[Transcribed page contents]
[Start of section]

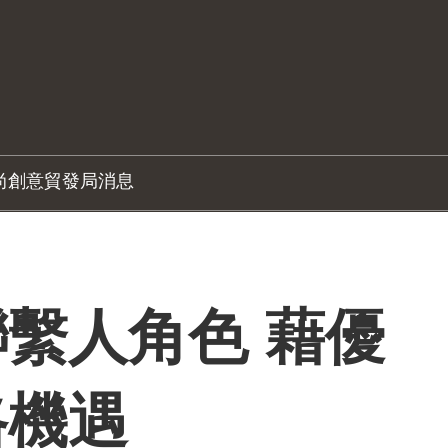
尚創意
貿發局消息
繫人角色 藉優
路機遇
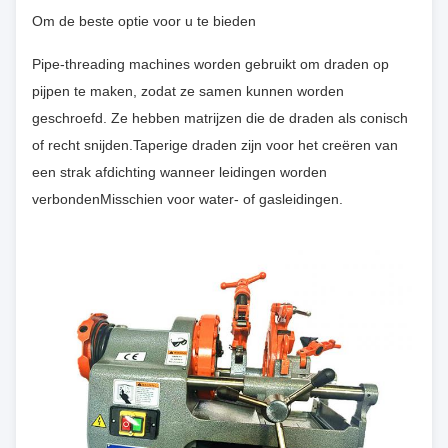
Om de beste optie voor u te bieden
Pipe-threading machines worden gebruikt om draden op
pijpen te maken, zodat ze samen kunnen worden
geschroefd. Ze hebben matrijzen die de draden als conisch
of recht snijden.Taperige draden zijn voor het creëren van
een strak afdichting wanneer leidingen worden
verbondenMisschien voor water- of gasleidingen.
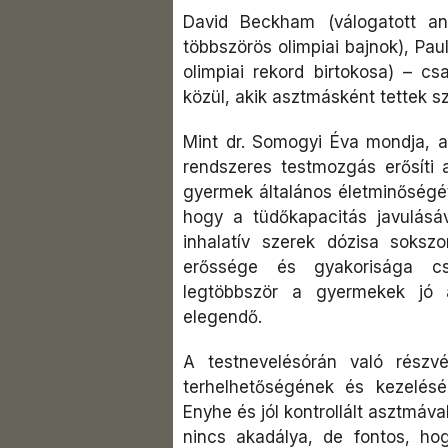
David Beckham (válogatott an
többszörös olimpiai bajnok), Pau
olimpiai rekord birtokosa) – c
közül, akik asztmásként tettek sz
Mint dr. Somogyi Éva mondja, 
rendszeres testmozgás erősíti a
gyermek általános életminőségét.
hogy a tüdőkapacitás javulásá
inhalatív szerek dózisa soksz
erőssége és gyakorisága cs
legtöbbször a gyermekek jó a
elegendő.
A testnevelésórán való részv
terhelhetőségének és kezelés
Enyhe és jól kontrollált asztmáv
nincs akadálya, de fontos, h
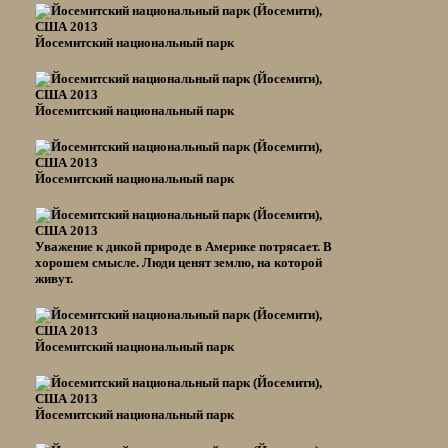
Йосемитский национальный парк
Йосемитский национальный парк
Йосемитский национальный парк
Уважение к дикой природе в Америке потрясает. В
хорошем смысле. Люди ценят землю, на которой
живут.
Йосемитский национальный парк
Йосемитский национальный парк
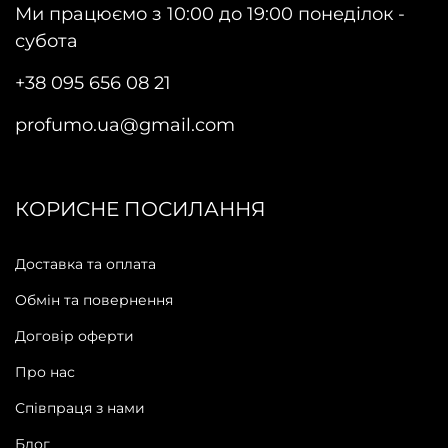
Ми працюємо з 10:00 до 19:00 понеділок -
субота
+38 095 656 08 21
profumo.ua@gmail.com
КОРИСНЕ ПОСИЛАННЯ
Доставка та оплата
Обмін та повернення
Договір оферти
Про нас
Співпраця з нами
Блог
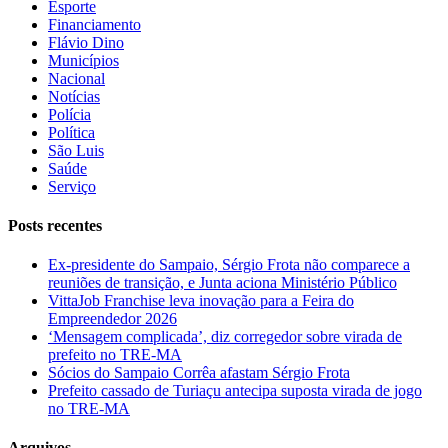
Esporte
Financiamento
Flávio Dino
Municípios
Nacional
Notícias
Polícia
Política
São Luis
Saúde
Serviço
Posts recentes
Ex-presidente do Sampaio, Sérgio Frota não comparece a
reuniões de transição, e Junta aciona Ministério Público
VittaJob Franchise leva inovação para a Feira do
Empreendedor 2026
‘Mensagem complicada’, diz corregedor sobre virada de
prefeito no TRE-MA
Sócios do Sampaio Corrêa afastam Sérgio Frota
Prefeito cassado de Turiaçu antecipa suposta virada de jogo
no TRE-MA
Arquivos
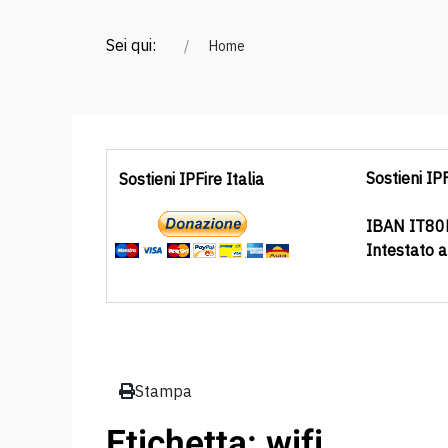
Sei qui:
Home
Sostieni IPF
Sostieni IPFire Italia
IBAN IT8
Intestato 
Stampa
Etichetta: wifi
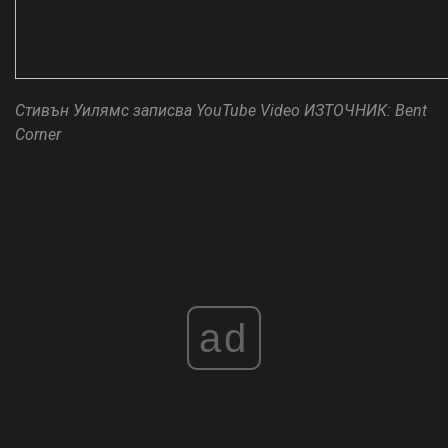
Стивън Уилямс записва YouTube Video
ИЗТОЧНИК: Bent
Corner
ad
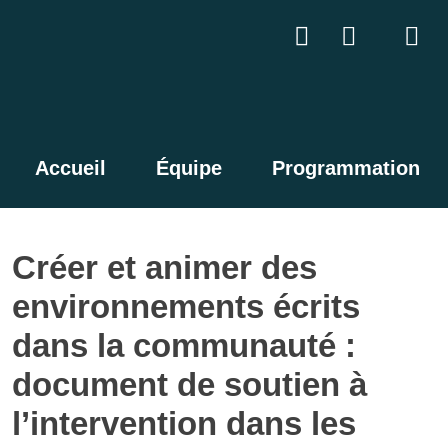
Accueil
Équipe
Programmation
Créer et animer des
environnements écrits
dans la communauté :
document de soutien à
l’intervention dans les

[End of section]

If an entry contains a picture, leave it out and repeat the rest exactly.

Your response —
尚創意
貿發局消息
繫人角色 藉優
路機遇
Om de beste optie voor u te bieden
Pipe-threading machines worden gebruikt om draden op
pijpen te maken, zodat ze samen kunnen worden
geschroefd. Ze hebben matrijzen die de draden als conisch
of recht snijden.Taperige draden zijn voor het creëren van
een strak afdichting wanneer leidingen worden
verbondenMisschien voor water- of gasleidingen.
David Beckham (válogatott an
többszörös olimpiai bajnok), Pau
olimpiai rekord birtokosa) – c
közül, akik asztmásként tettek sz
Mint dr. Somogyi Éva mondja, 
rendszeres testmozgás erősíti a
gyermek általános életminőségét.
hogy a tüdőkapacitás javulásá
inhalatív szerek dózisa soksz
erőssége és gyakorisága cs
legtöbbször a gyermekek jó a
elegendő.
A testnevelésórán való részv
terhelhetőségének és kezelés
Enyhe és jól kontrollált asztmáv
nincs akadálya, de fontos, h
Йосемитский национальный парк
Йосемитский национальный парк
Йосемитский национальный парк
Уважение к дикой природе в Америке потрясает. В
хорошем смысле. Люди ценят землю, на которой
живут.
Йосемитский национальный парк
Йосемитский национальный парк
Ми працюємо з 10:00 до 19:00 понеділок -
субота
+38 095 656 08 21
profumo.ua@gmail.com
КОРИСНЕ ПОСИЛАННЯ
Доставка та оплата
Обмін та повернення
Договір оферти
Про нас
Співпраця з нами
Блог
Esporte
Financiamento
Flávio Dino
Municípios
Nacional
Notícias
Polícia
Política
São Luis
Saúde
Serviço
Posts recentes
Ex-presidente do Sampaio, Sérgio Frota não comparece a
reuniões de transição, e Junta aciona Ministério Público
VittaJob Franchise leva inovação para a Feira do
Empreendedor 2026
‘Mensagem complicada’, diz corregedor sobre virada de
prefeito no TRE-MA
Sócios do Sampaio Corrêa afastam Sérgio Frota
Prefeito cassado de Turiaçu antecipa suposta virada de jogo
no TRE-MA
Arquivos
Sei qui:
Home
Sostieni IPF
Sostieni IPFire Italia
IBAN IT8
Intestato 
Stampa
Etichetta: wifi
Стивън Уилямс записва YouTube Video
ИЗТОЧНИК: Bent
Corner
ad
Accueil
Équipe
Programmation
Créer et animer des
environnements écrits
dans la communauté :
document de soutien à
l’intervention dans les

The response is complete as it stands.